Historically, membership within the genus has been highly variable, with different publications including anywhere from 70 to 165 species, depending largely on the inclusion or exclusion of species alternately listed under genera such as Hoffmannseggia. It contains tropical or subtropical woody plants. The generic name honours the botanist, physician, and philosopher Andrea Cesalpino (1519–1603).
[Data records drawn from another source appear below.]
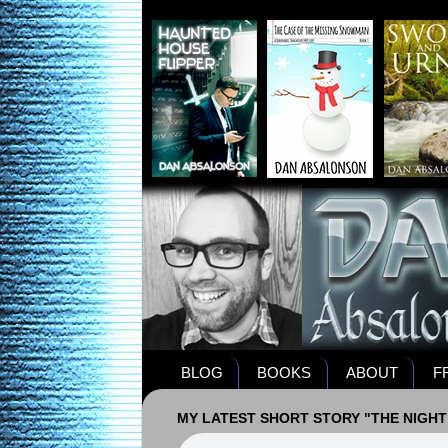
BLOG
BOOKS
ABOUT
F
MY LATEST SHORT STORY "THE NIGHT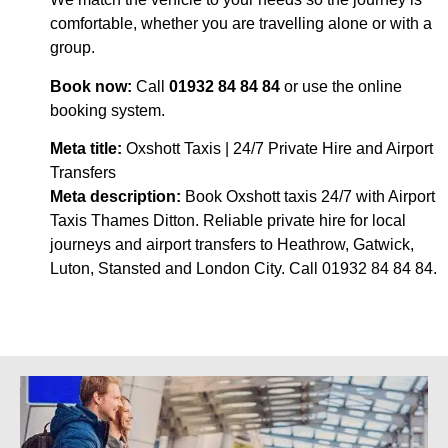
comfortable, whether you are travelling alone or with a
group.
Book now:
Call
01932 84 84 84
or use the online
booking system.
Meta title:
Oxshott Taxis | 24/7 Private Hire and Airport
Transfers
Meta description:
Book Oxshott taxis 24/7 with Airport
Taxis Thames Ditton. Reliable private hire for local
journeys and airport transfers to Heathrow, Gatwick,
Luton, Stansted and London City. Call 01932 84 84 84.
The genus also had a synonym of Poinciana; it was named after a common name for the one species which was placed in now named Delonix regia, after Phillippe de Longvilliers de Poincy, who was the French governor of the Caribbean island of Saint Kitts. The name Caesalpiniaceae at family level, or Caesalpinioideae at the level of subfamily, is based on this generic name.

==Species==
10 species are currently accepted:

- Caesalpinia anacantha Urb.
- Caesalpinia bahamensis Lam.
- Caesalpinia barahonensis Urb.

- Caesalpinia brasiliensis L.

- Caesalpinia cassioides Willd.

- Caesalpinia domingensis Urb.

- Caesalpinia monensis Britton — black nicker

- Caesalpinia nipensis Urb.

- Caesalpinia pulcherrima (L.) Sw. — Pride of Barbados, yellow peacock

- Caesalpinia secundiflora Urb.

==Uses==
Some species are grown for their ornamental flowers.